What is needed
In each of the entries below, change every "from" to "by" and leave all other text untouched.

──────────

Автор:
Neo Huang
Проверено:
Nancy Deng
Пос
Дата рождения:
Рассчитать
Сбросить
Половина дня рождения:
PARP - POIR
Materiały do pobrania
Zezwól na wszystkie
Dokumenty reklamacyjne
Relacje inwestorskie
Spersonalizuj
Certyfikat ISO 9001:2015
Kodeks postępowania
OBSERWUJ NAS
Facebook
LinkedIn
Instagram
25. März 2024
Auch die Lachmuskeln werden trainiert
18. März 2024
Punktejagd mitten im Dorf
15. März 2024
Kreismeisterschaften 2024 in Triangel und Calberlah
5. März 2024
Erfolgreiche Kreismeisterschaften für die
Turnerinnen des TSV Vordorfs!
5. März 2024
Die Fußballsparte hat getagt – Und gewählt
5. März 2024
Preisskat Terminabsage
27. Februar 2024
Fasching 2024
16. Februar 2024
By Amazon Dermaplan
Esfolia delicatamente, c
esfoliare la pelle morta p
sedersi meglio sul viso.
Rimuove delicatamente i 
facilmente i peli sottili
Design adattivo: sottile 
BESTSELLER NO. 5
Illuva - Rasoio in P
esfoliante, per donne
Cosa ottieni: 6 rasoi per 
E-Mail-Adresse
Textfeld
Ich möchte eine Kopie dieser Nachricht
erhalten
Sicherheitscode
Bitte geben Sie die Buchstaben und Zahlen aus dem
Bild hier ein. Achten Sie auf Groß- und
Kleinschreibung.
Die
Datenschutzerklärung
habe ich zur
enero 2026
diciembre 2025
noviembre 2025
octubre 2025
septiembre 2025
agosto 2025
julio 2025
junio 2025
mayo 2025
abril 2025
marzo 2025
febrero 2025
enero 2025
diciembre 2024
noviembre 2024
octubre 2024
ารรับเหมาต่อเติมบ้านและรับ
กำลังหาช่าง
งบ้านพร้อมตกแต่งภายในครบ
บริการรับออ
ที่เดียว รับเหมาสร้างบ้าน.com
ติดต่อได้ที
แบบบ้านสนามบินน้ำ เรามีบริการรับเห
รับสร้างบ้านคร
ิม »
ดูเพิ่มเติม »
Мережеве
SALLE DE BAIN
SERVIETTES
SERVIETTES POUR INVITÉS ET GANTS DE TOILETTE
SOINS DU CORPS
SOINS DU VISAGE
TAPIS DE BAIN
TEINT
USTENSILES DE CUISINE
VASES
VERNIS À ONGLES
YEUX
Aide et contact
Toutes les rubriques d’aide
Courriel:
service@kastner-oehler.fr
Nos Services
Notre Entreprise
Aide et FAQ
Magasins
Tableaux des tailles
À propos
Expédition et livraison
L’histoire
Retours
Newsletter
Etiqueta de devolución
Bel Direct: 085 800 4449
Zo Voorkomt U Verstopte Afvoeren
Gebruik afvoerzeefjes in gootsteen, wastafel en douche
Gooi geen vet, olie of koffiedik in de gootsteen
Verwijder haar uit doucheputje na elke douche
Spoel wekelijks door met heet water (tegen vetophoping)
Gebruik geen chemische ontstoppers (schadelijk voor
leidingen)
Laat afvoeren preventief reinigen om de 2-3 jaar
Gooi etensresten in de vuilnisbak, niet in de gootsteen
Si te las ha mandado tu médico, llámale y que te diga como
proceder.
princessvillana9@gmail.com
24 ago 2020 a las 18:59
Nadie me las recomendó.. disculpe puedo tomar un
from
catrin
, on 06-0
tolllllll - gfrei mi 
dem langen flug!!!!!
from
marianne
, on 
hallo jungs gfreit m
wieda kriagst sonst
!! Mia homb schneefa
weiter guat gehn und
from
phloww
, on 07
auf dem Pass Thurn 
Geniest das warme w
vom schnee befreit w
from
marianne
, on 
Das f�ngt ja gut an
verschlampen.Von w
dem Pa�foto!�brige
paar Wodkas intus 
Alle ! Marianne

──────────

Reply
Автор:
Neo Huang
Проверено:
Nancy Deng
Пос
Дата рождения:
Рассчитать
Сбросить
Половина дня рождения:
PARP - POIR
Materiały do pobrania
Zezwól na wszystkie
Dokumenty reklamacyjne
Relacje inwestorskie
Spersonalizuj
Certyfikat ISO 9001:2015
Kodeks postępowania
OBSERWUJ NAS
Facebook
LinkedIn
Instagram
25. März 2024
Auch die Lachmuskeln werden trainiert
18. März 2024
Punktejagd mitten im Dorf
15. März 2024
Kreismeisterschaften 2024 in Triangel und Calberlah
5. März 2024
Erfolgreiche Kreismeisterschaften für die
Turnerinnen des TSV Vordorfs!
5. März 2024
Die Fußballsparte hat getagt – Und gewählt
5. März 2024
Preisskat Terminabsage
27. Februar 2024
Fasching 2024
16. Februar 2024
By Amazon Dermaplan
Esfolia delicatamente, c
esfoliare la pelle morta p
sedersi meglio sul viso.
Rimuove delicatamente i 
facilmente i peli sottili
Design adattivo: sottile 
BESTSELLER NO. 5
Illuva - Rasoio in P
esfoliante, per donne
Cosa ottieni: 6 rasoi per 
E-Mail-Adresse
Textfeld
Ich möchte eine Kopie dieser Nachricht
erhalten
Sicherheitscode
Bitte geben Sie die Buchstaben und Zahlen aus dem
Bild hier ein. Achten Sie auf Groß- und
Kleinschreibung.
Die
Datenschutzerklärung
habe ich zur
enero 2026
diciembre 2025
noviembre 2025
octubre 2025
septiembre 2025
agosto 2025
julio 2025
junio 2025
mayo 2025
abril 2025
marzo 2025
febrero 2025
enero 2025
diciembre 2024
noviembre 2024
octubre 2024
ารรับเหมาต่อเติมบ้านและรับ
กำลังหาช่าง
งบ้านพร้อมตกแต่งภายในครบ
บริการรับออ
ที่เดียว รับเหมาสร้างบ้าน.com
ติดต่อได้ที
แบบบ้านสนามบินน้ำ เรามีบริการรับเห
รับสร้างบ้านคร
ิม »
ดูเพิ่มเติม »
Мережеве
SALLE DE BAIN
SERVIETTES
SERVIETTES POUR INVITÉS ET GANTS DE TOILETTE
SOINS DU CORPS
SOINS DU VISAGE
TAPIS DE BAIN
TEINT
USTENSILES DE CUISINE
VASES
VERNIS À ONGLES
YEUX
Aide et contact
Toutes les rubriques d’aide
Courriel:
service@kastner-oehler.fr
Nos Services
Notre Entreprise
Aide et FAQ
Magasins
Tableaux des tailles
À propos
Expédition et livraison
L’histoire
Retours
Newsletter
Etiqueta de devolución
Bel Direct: 085 800 4449
Zo Voorkomt U Verstopte Afvoeren
Gebruik afvoerzeefjes in gootsteen, wastafel en douche
Gooi geen vet, olie of koffiedik in de gootsteen
Verwijder haar uit doucheputje na elke douche
Spoel wekelijks door met heet water (tegen vetophoping)
Gebruik geen chemische ontstoppers (schadelijk voor
leidingen)
Laat afvoeren preventief reinigen om de 2-3 jaar
Gooi etensresten in de vuilnisbak, niet in de gootsteen
Si te las ha mandado tu médico, llámale y que te diga como
proceder.
princessvillana9@gmail.com
24 ago 2020 a las 18:59
Nadie me las recomendó.. disculpe puedo tomar un
by
catrin
, on 06-0
tolllllll - gfrei mi 
dem langen flug!!!!!
by
marianne
, on 
hallo jungs gfreit m
wieda kriagst sonst
!! Mia homb schneefa
weiter guat gehn und
by
phloww
, on 07
auf dem Pass Thurn 
Geniest das warme w
vom schnee befreit w
by
marianne
, on 
Das f�ngt ja gut an
verschlampen.Von w
dem Pa�foto!�brige
paar Wodkas intus 
Alle ! Marianne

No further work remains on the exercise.